EXERCISE REQUIREMENTS:
Would you repeat each line below exactly, without the pictures?

SUPPLIED MATERIAL:
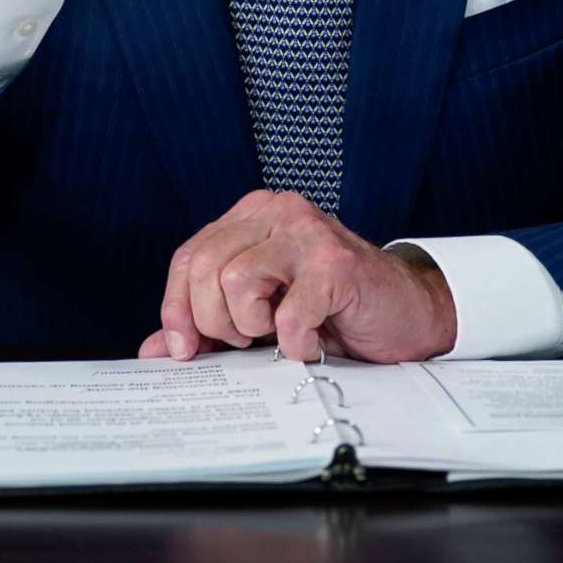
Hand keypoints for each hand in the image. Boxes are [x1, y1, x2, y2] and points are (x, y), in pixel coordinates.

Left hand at [136, 191, 457, 363]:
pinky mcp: (335, 264)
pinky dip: (294, 345)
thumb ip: (209, 326)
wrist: (406, 314)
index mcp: (252, 216)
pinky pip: (286, 315)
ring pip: (234, 282)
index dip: (177, 308)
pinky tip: (312, 343)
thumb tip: (155, 350)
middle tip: (249, 339)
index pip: (188, 257)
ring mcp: (307, 232)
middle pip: (203, 269)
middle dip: (215, 322)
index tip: (186, 349)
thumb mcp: (261, 317)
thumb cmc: (333, 312)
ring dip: (252, 327)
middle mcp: (277, 212)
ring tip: (280, 333)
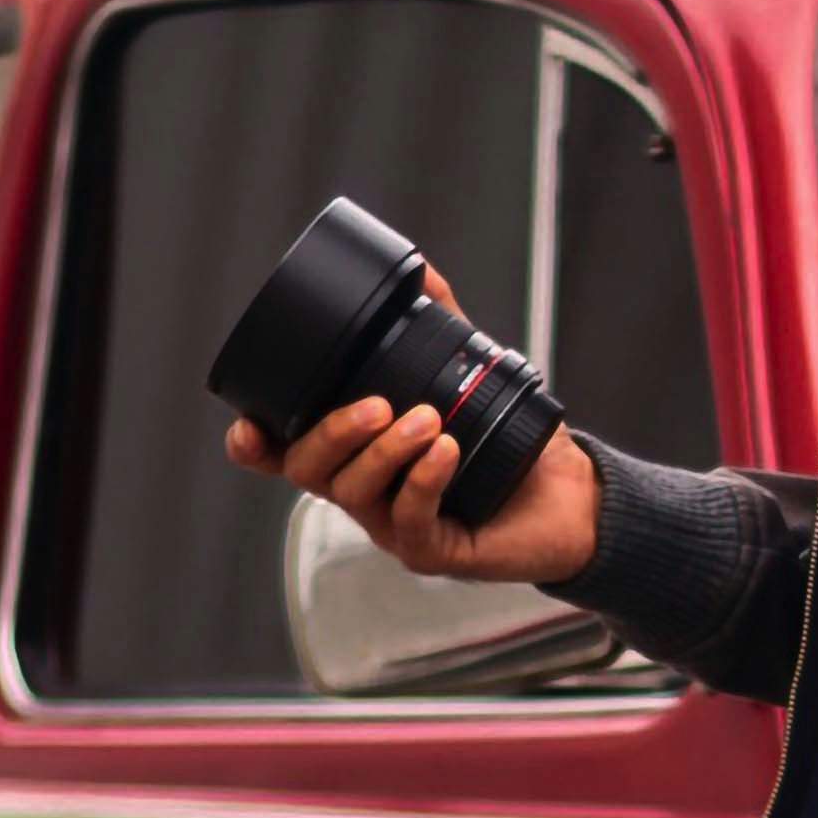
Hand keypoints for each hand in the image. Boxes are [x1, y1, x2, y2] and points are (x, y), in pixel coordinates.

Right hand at [226, 262, 599, 588]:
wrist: (569, 496)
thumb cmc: (508, 444)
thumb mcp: (467, 375)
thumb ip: (437, 324)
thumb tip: (417, 266)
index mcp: (358, 454)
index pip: (285, 454)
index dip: (255, 446)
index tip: (248, 428)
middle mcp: (365, 491)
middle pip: (307, 470)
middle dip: (332, 433)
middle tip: (377, 405)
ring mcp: (392, 525)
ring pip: (352, 493)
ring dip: (385, 452)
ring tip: (429, 420)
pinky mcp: (431, 552)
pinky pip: (408, 521)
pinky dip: (422, 481)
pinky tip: (446, 452)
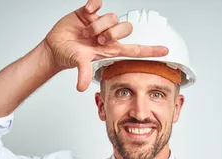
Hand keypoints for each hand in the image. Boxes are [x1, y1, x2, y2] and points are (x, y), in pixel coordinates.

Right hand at [43, 0, 168, 91]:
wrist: (55, 47)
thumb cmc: (69, 56)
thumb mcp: (78, 63)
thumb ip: (83, 72)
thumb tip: (81, 87)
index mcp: (110, 49)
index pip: (135, 50)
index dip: (150, 50)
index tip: (166, 51)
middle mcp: (108, 35)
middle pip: (126, 29)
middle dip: (113, 34)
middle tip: (98, 41)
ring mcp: (100, 23)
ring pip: (111, 17)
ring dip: (98, 25)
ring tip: (86, 33)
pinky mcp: (89, 13)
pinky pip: (99, 3)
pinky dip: (93, 5)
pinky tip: (86, 12)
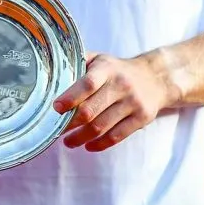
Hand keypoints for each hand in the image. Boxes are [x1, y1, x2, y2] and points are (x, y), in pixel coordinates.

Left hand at [53, 52, 178, 151]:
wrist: (155, 78)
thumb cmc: (117, 69)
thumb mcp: (99, 58)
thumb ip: (77, 63)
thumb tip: (48, 73)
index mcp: (107, 69)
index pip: (87, 84)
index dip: (70, 97)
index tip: (56, 108)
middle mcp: (121, 85)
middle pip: (91, 110)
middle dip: (70, 123)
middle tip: (56, 130)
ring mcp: (133, 103)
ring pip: (101, 127)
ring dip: (80, 138)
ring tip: (68, 142)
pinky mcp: (142, 118)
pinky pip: (117, 136)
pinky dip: (100, 144)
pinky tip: (87, 146)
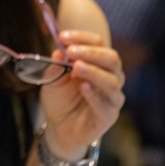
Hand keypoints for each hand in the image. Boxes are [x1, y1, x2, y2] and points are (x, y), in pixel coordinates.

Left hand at [39, 29, 124, 158]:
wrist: (59, 129)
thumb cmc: (60, 100)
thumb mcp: (52, 80)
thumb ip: (56, 66)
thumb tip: (58, 51)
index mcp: (99, 63)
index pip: (99, 44)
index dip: (83, 38)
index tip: (63, 36)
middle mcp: (110, 77)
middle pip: (111, 58)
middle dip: (91, 52)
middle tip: (71, 51)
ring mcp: (112, 97)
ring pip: (112, 80)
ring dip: (94, 71)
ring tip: (76, 67)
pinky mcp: (108, 115)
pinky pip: (106, 104)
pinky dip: (95, 94)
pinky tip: (83, 86)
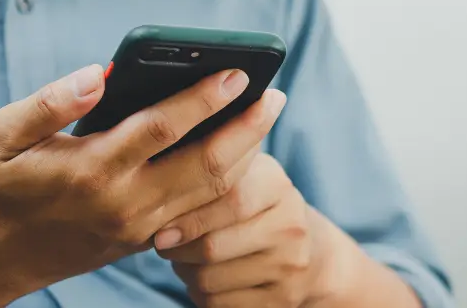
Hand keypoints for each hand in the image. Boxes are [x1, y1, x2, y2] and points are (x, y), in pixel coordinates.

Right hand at [0, 65, 284, 304]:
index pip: (162, 127)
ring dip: (247, 153)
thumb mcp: (5, 135)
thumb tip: (97, 75)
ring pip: (214, 191)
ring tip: (264, 117)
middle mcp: (126, 202)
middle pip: (207, 164)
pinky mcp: (151, 240)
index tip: (236, 73)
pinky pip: (204, 209)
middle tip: (274, 95)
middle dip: (248, 127)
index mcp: (92, 169)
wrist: (0, 256)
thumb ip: (50, 102)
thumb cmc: (3, 186)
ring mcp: (143, 226)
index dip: (203, 98)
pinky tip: (242, 151)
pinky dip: (230, 180)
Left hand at [156, 153, 344, 306]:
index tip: (159, 230)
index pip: (230, 200)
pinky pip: (218, 304)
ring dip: (184, 273)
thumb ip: (208, 171)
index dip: (188, 218)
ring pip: (209, 280)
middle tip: (163, 245)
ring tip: (184, 259)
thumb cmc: (255, 206)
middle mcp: (291, 226)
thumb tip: (157, 185)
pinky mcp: (281, 300)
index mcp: (277, 186)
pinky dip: (199, 293)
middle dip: (177, 251)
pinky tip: (204, 277)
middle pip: (214, 248)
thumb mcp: (243, 176)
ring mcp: (290, 267)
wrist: (309, 249)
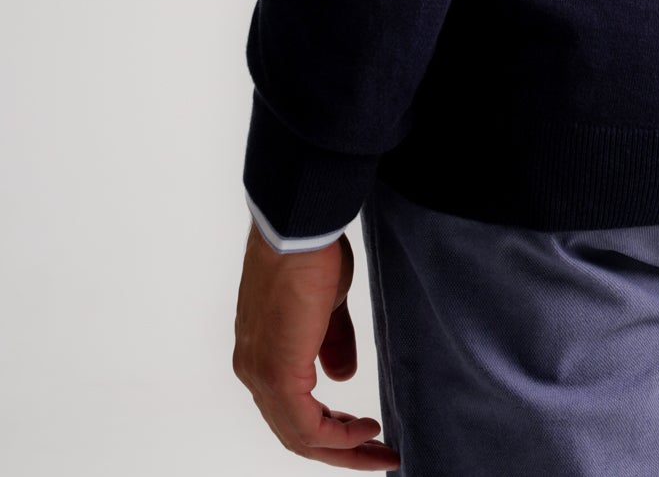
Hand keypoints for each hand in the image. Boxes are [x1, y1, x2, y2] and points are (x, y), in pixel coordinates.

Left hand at [233, 221, 398, 468]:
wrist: (297, 229)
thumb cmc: (312, 253)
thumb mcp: (326, 305)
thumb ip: (332, 344)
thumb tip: (342, 378)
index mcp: (261, 353)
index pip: (291, 409)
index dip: (330, 427)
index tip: (365, 430)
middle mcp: (253, 371)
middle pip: (295, 432)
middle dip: (340, 450)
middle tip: (378, 457)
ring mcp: (261, 375)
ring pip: (299, 435)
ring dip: (342, 449)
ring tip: (379, 450)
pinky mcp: (278, 374)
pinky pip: (306, 426)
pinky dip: (337, 436)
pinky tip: (365, 430)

FINAL ANSWER:
Hand keypoints for each hand in the image. Boxes are [x1, y1, x2, y2] and points are (x, y), in pixel coordinates.

Left hand at [136, 191, 457, 363]:
pinky mcp: (335, 264)
pinky dip: (294, 345)
thumb ip: (209, 326)
wrist: (406, 314)
index mcp: (252, 216)
pinky pip: (286, 315)
ring pip: (234, 282)
index dip: (177, 308)
pinky tip: (312, 343)
thumb tip: (155, 350)
middle tip: (249, 339)
index pip: (188, 257)
ring mcp: (307, 232)
middle pip: (203, 269)
middle dip: (215, 322)
index tip: (186, 349)
thumb mcp: (261, 317)
thumb cmc: (333, 312)
ring dip: (252, 327)
middle mcp: (277, 212)
ring tip: (280, 333)
Hand keypoints for each hand in the image. Boxes are [x1, y1, x2, y2] and points are (x, y), in pixel coordinates.

Right hand at [226, 262, 599, 588]:
wrist: (569, 496)
thumb cmc: (508, 444)
thumb mcp: (467, 375)
thumb ip: (437, 324)
thumb tip: (417, 266)
index mcp: (358, 454)
index pip: (285, 454)
index dip: (255, 446)
index tip: (248, 428)
middle mcp: (365, 491)
middle pip: (307, 470)
middle dip: (332, 433)
middle tip: (377, 405)
ring mcp: (392, 525)
ring pip: (352, 493)
ring dip: (385, 452)
ring tip: (429, 420)
pinky mcp: (431, 552)
pinky pip: (408, 521)
pinky dip: (422, 481)
pinky tip: (446, 452)
Hand keypoints for each hand in the image. Boxes are [x1, y1, x2, y2] and points are (x, y), in pixel coordinates.

Right hand at [43, 0, 168, 91]:
wrist: (55, 47)
thumb cmc: (69, 56)
thumb mcp: (78, 63)
thumb ip: (83, 72)
thumb tip: (81, 87)
index mcp: (110, 49)
index pip: (135, 50)
index dip: (150, 50)
index tip: (166, 51)
middle mcp: (108, 35)
middle pip: (126, 29)
middle dip: (113, 34)
middle tip: (98, 41)
ring mcp: (100, 23)
ring pip: (111, 17)
ring dip: (98, 25)
ring tip: (86, 33)
pinky mcp: (89, 13)
pinky pip: (99, 3)
pinky dip: (93, 5)
pinky tip: (86, 12)
Hand keypoints for each hand in the image. Boxes are [x1, y1, x2, y2] and points are (x, y), in pixel coordinates.

Left hand at [53, 52, 178, 151]:
wrist: (155, 78)
thumb cmc: (117, 69)
thumb mcp: (99, 58)
thumb ip: (77, 63)
thumb tip: (48, 73)
index mcp: (107, 69)
index pip: (87, 84)
index dip: (70, 97)
index tip: (56, 108)
middle mcp: (121, 85)
middle pip: (91, 110)
middle dip: (70, 123)
middle tip: (56, 130)
ring mcp: (133, 103)
ring pip: (101, 127)
ring dip: (80, 138)
ring tip: (68, 142)
pinky mcp: (142, 118)
pinky pip: (117, 136)
pinky dip: (100, 144)
pinky tip: (87, 146)
Hand keypoints for each hand in the image. Boxes are [x1, y1, x2, y2] and points are (x, y), in pixel coordinates.

Left hand at [39, 29, 124, 158]:
wrist: (59, 129)
thumb cmc: (60, 100)
thumb mcp: (52, 80)
thumb ip: (56, 66)
thumb tip: (58, 51)
index mcp: (99, 63)
index pip: (99, 44)
index dip: (83, 38)
index tip: (63, 36)
middle mcp: (110, 77)
middle pip: (111, 58)
middle dip: (91, 52)
middle tip: (71, 51)
ring mcp: (112, 97)
ring pip: (112, 80)
ring dip: (94, 71)
ring tip: (76, 67)
pinky mcp: (108, 115)
pinky pip: (106, 104)
pinky dip: (95, 94)
pinky tip: (83, 86)
Hand keypoints for each hand in the image. Boxes are [x1, y1, x2, y2] and points are (x, y), in pixel coordinates.

Right hand at [0, 65, 284, 304]:
index pip: (162, 127)
ring dip: (247, 153)
thumb mcp: (5, 135)
thumb tip: (97, 75)
ring pip: (214, 191)
ring tip: (264, 117)
middle mcp: (126, 202)
middle pip: (207, 164)
pinky mcp: (151, 240)
index tip: (236, 73)
pinky pip: (204, 209)
middle tip: (274, 95)
middle dip: (248, 127)
index mcp: (92, 169)
wrist: (0, 256)
thumb ip: (50, 102)
thumb cmc: (3, 186)
ring mcp: (143, 226)
index dip: (203, 98)
pinky tip: (242, 151)
pinky dip: (230, 180)
Left hand at [156, 153, 344, 306]:
index tip: (159, 230)
index pip: (230, 200)
pinky pip: (218, 304)
ring dip: (184, 273)
thumb ip: (208, 171)
index dip: (188, 218)
ring pip: (209, 280)
middle tip: (163, 245)
ring tip: (184, 259)
thumb cmc: (255, 206)
middle mcp: (291, 226)
thumb tip: (157, 185)
pinky mcp: (281, 300)
index mcp: (277, 186)
pinky dip: (199, 293)
middle dip: (177, 251)
pinky tip: (204, 277)
middle pip: (214, 248)
thumb mcp: (243, 176)
ring mcp: (290, 267)
wrist: (309, 249)
Hand keypoints for each hand in the image. Boxes are [x1, y1, x2, y2] and points are (x, y), in pixel coordinates.

Left hand at [233, 221, 398, 468]:
wrist: (297, 229)
thumb cmc: (312, 253)
thumb mcp: (326, 305)
thumb ip: (332, 344)
thumb tip: (342, 378)
index mcp: (261, 353)
index pip: (291, 409)
index dip: (330, 427)
index tip: (365, 430)
middle mcp: (253, 371)
middle pip: (295, 432)
middle dip: (340, 450)
middle tip: (378, 457)
ring mcp: (261, 375)
ring pip: (299, 435)
ring dip: (342, 449)
ring tip: (379, 450)
pinky mcp: (278, 374)
pinky pip: (306, 426)
pinky dip: (337, 436)
pinky tip: (365, 430)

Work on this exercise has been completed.